Hello everyone! Welcome to Clinical Teaching Practicum. I look forward to getting to know each of you this semester and sharing my knowledge and experiences with you!
This blogpost will be replaced by the static home page of the teaching website we will all be collaborating on together. Currently posted also is a late draft of Habit One, to show you an exemplar of the web pages you will be drafting this semester. (It is currently missing links and cites which one of you will add as part of your semester’s work; we expect all the web pages to have these.)
I look forward to watching this website grow over the semester, with your work and Sue’s and my individual work. We are eager for your ideas about how to make the website more useful, more encouraging, and more complete for clinical teachers now and in the future.
The website also needs a name! Please weigh in, perhaps starting in the comments to this page. (We don’t plan on comments on any public or permanent parts of the website, but we may experiment a bit in the comments during the course of the Practicum)
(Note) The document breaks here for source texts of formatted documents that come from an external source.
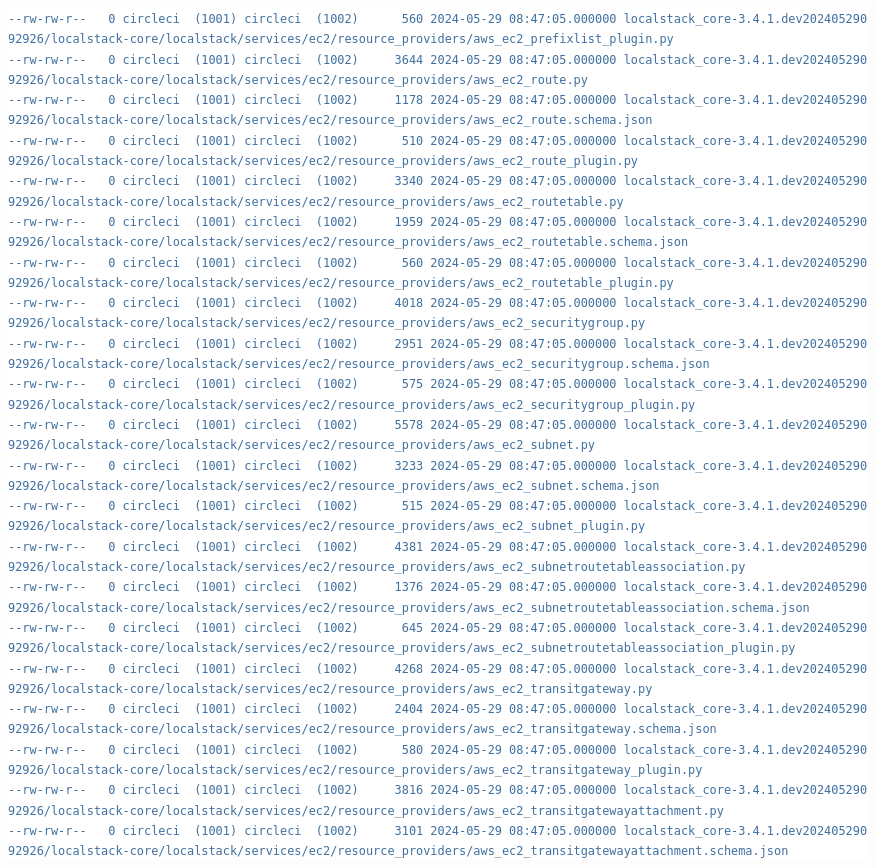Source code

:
 ```diff
--rw-rw-r--   0 circleci  (1001) circleci  (1002)      560 2024-05-29 08:47:05.000000 localstack_core-3.4.1.dev20240529092926/localstack-core/localstack/services/ec2/resource_providers/aws_ec2_prefixlist_plugin.py
--rw-rw-r--   0 circleci  (1001) circleci  (1002)     3644 2024-05-29 08:47:05.000000 localstack_core-3.4.1.dev20240529092926/localstack-core/localstack/services/ec2/resource_providers/aws_ec2_route.py
--rw-rw-r--   0 circleci  (1001) circleci  (1002)     1178 2024-05-29 08:47:05.000000 localstack_core-3.4.1.dev20240529092926/localstack-core/localstack/services/ec2/resource_providers/aws_ec2_route.schema.json
--rw-rw-r--   0 circleci  (1001) circleci  (1002)      510 2024-05-29 08:47:05.000000 localstack_core-3.4.1.dev20240529092926/localstack-core/localstack/services/ec2/resource_providers/aws_ec2_route_plugin.py
--rw-rw-r--   0 circleci  (1001) circleci  (1002)     3340 2024-05-29 08:47:05.000000 localstack_core-3.4.1.dev20240529092926/localstack-core/localstack/services/ec2/resource_providers/aws_ec2_routetable.py
--rw-rw-r--   0 circleci  (1001) circleci  (1002)     1959 2024-05-29 08:47:05.000000 localstack_core-3.4.1.dev20240529092926/localstack-core/localstack/services/ec2/resource_providers/aws_ec2_routetable.schema.json
--rw-rw-r--   0 circleci  (1001) circleci  (1002)      560 2024-05-29 08:47:05.000000 localstack_core-3.4.1.dev20240529092926/localstack-core/localstack/services/ec2/resource_providers/aws_ec2_routetable_plugin.py
--rw-rw-r--   0 circleci  (1001) circleci  (1002)     4018 2024-05-29 08:47:05.000000 localstack_core-3.4.1.dev20240529092926/localstack-core/localstack/services/ec2/resource_providers/aws_ec2_securitygroup.py
--rw-rw-r--   0 circleci  (1001) circleci  (1002)     2951 2024-05-29 08:47:05.000000 localstack_core-3.4.1.dev20240529092926/localstack-core/localstack/services/ec2/resource_providers/aws_ec2_securitygroup.schema.json
--rw-rw-r--   0 circleci  (1001) circleci  (1002)      575 2024-05-29 08:47:05.000000 localstack_core-3.4.1.dev20240529092926/localstack-core/localstack/services/ec2/resource_providers/aws_ec2_securitygroup_plugin.py
--rw-rw-r--   0 circleci  (1001) circleci  (1002)     5578 2024-05-29 08:47:05.000000 localstack_core-3.4.1.dev20240529092926/localstack-core/localstack/services/ec2/resource_providers/aws_ec2_subnet.py
--rw-rw-r--   0 circleci  (1001) circleci  (1002)     3233 2024-05-29 08:47:05.000000 localstack_core-3.4.1.dev20240529092926/localstack-core/localstack/services/ec2/resource_providers/aws_ec2_subnet.schema.json
--rw-rw-r--   0 circleci  (1001) circleci  (1002)      515 2024-05-29 08:47:05.000000 localstack_core-3.4.1.dev20240529092926/localstack-core/localstack/services/ec2/resource_providers/aws_ec2_subnet_plugin.py
--rw-rw-r--   0 circleci  (1001) circleci  (1002)     4381 2024-05-29 08:47:05.000000 localstack_core-3.4.1.dev20240529092926/localstack-core/localstack/services/ec2/resource_providers/aws_ec2_subnetroutetableassociation.py
--rw-rw-r--   0 circleci  (1001) circleci  (1002)     1376 2024-05-29 08:47:05.000000 localstack_core-3.4.1.dev20240529092926/localstack-core/localstack/services/ec2/resource_providers/aws_ec2_subnetroutetableassociation.schema.json
--rw-rw-r--   0 circleci  (1001) circleci  (1002)      645 2024-05-29 08:47:05.000000 localstack_core-3.4.1.dev20240529092926/localstack-core/localstack/services/ec2/resource_providers/aws_ec2_subnetroutetableassociation_plugin.py
--rw-rw-r--   0 circleci  (1001) circleci  (1002)     4268 2024-05-29 08:47:05.000000 localstack_core-3.4.1.dev20240529092926/localstack-core/localstack/services/ec2/resource_providers/aws_ec2_transitgateway.py
--rw-rw-r--   0 circleci  (1001) circleci  (1002)     2404 2024-05-29 08:47:05.000000 localstack_core-3.4.1.dev20240529092926/localstack-core/localstack/services/ec2/resource_providers/aws_ec2_transitgateway.schema.json
--rw-rw-r--   0 circleci  (1001) circleci  (1002)      580 2024-05-29 08:47:05.000000 localstack_core-3.4.1.dev20240529092926/localstack-core/localstack/services/ec2/resource_providers/aws_ec2_transitgateway_plugin.py
--rw-rw-r--   0 circleci  (1001) circleci  (1002)     3816 2024-05-29 08:47:05.000000 localstack_core-3.4.1.dev20240529092926/localstack-core/localstack/services/ec2/resource_providers/aws_ec2_transitgatewayattachment.py
--rw-rw-r--   0 circleci  (1001) circleci  (1002)     3101 2024-05-29 08:47:05.000000 localstack_core-3.4.1.dev20240529092926/localstack-core/localstack/services/ec2/resource_providers/aws_ec2_transitgatewayattachment.schema.json
```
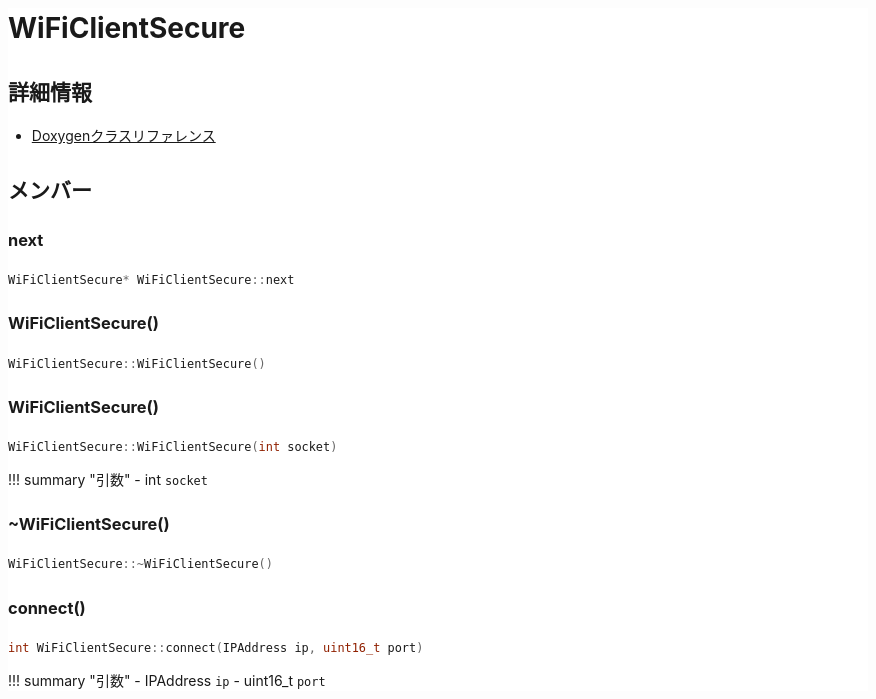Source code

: # WiFiClientSecure



## 詳細情報

- [Doxygenクラスリファレンス](https://lang-ship.com/reference/ESP32/latest/class_wi_fi_client_secure.html)

## メンバー

###  next

```c
WiFiClientSecure* WiFiClientSecure::next
```


### WiFiClientSecure()



```c
WiFiClientSecure::WiFiClientSecure()
```



### WiFiClientSecure()



```c
WiFiClientSecure::WiFiClientSecure(int socket)
```

!!! summary "引数"
	- int `socket` 



### ~WiFiClientSecure()



```c
WiFiClientSecure::~WiFiClientSecure()
```



### connect()



```c
int WiFiClientSecure::connect(IPAddress ip, uint16_t port)
```

!!! summary "引数"
	- IPAddress `ip` 
	- uint16_t `port`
This website aims to offer to clinical law teachers materials developed by me and Sue Bryant of CUNY Law School, individually and in collaboration. Sue and I are both retiring imminently, and we have closely collaborated since 1999. We have taught clinics in domestic violence, representation of children, immigration, asylum, prisoner’s rights and disability advocacy over our careers. We are perhaps best known for the Habits of Cross-Cultural Lawyering, a curriculum now taught in law school clinics around the country. As part of this curriculum, we have created tools for lawyers wishing to improve their competencies in cross-cultural work and talking about race in the classroom.
The Practicum aims to create a fun, collaborative community of discussion of clinical teaching, centered around these teaching resources and the growing clinical pedagogy of the seminar students.